Provided passage =
++++

Both Sides Must Stop This Mad Confrontation, Now 21


There is no agreed maritime boundary between Iraq and Iran in the Persian Gulf. Until the current mad propaganda exercise of the last week, nobody would have found that in the least a controversial statement.

Let me quote, for example, from that well known far left source Stars and Stripes magazine, October 24 2006.

‘Bumping into the Iranians can’t be helped in the northern Persian Gulf, where the lines between Iraqi and Iranian territorial water are blurred, officials said.

“No maritime border has been agreed upon by the two countries,” Lockwood said.’

That is Royal Australian Navy Commodore Peter Lockwood. He is the Commander of the Combined Task Force in the Northern Persian Gulf.

I might even know something about it myself, having been Head of the Maritime Section of the Foreign and Commonwealth Office from 1989 to 1992, and having been personally responsible in the Embargo Surveillance Centre for getting individual real time clearance for the Royal Navy to board specific vessels in these waters.

As I feared, Blair adopted the stupid and confrontational approach of publishing maps ignoring the boundary dispute, thus claiming a very blurred situation is crystal clear and the Iranians totally in the wrong. This has in turn notched the Iranians up another twist in their own spiral of intransigence and stupidity.

++++

Data provided =
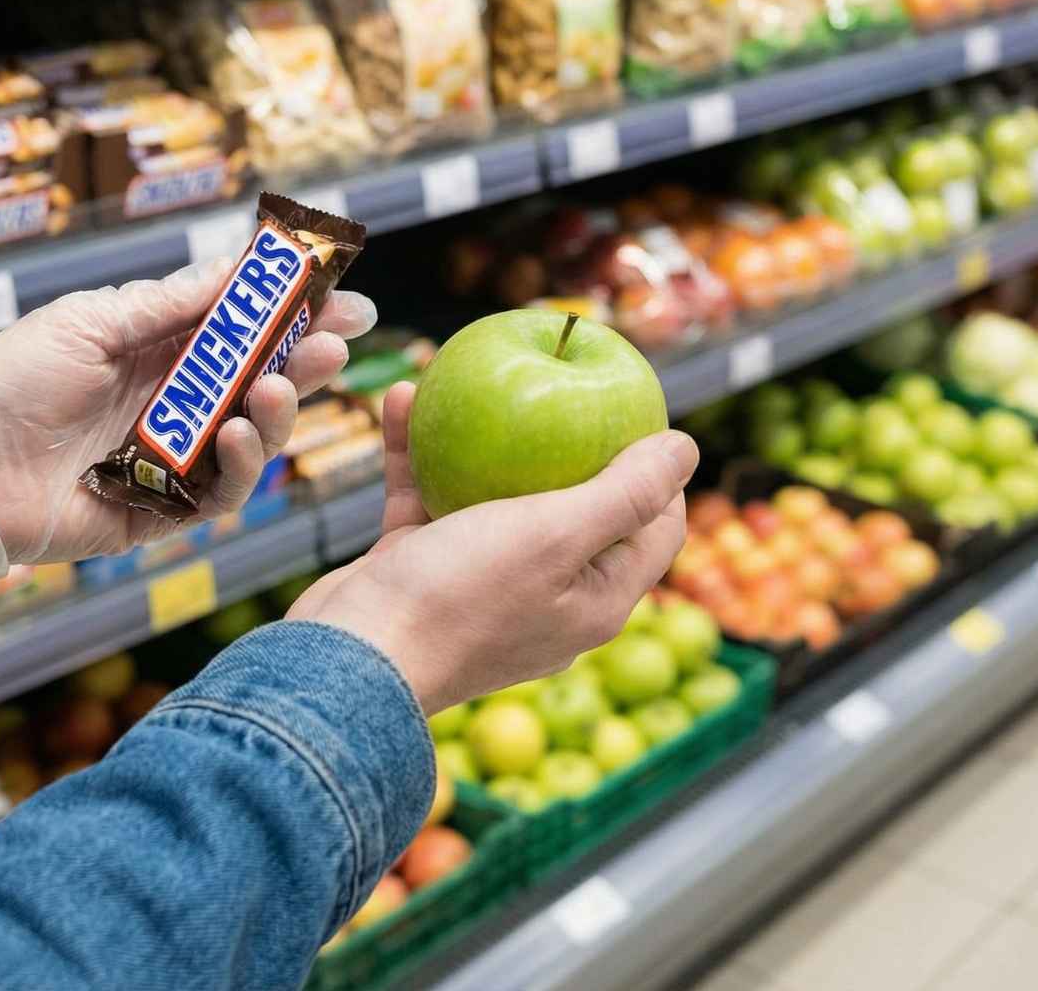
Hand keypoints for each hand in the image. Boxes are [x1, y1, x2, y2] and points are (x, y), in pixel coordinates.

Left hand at [0, 259, 375, 563]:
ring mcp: (171, 461)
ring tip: (276, 393)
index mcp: (157, 354)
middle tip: (339, 347)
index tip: (344, 300)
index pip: (242, 334)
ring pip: (250, 442)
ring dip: (275, 416)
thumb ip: (169, 303)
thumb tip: (239, 272)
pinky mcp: (161, 513)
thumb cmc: (12, 379)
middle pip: (259, 386)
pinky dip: (236, 470)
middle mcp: (172, 407)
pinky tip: (233, 440)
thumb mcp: (93, 321)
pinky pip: (218, 496)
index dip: (294, 319)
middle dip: (304, 365)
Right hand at [287, 382, 695, 713]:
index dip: (658, 471)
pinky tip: (404, 399)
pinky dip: (420, 455)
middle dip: (566, 440)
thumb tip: (687, 448)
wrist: (350, 659)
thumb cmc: (461, 598)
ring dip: (480, 436)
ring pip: (494, 495)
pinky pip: (430, 499)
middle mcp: (546, 597)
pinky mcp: (423, 570)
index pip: (654, 530)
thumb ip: (625, 492)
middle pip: (577, 507)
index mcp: (596, 601)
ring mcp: (482, 585)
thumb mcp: (556, 534)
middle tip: (560, 381)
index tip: (637, 409)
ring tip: (467, 377)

++++

In the piece on the Iraq–Iran maritime boundary, what post did the writer hold at the Foreign and Commonwealth Office from 1989 to 1992?

Task response =
Head of the Maritime Section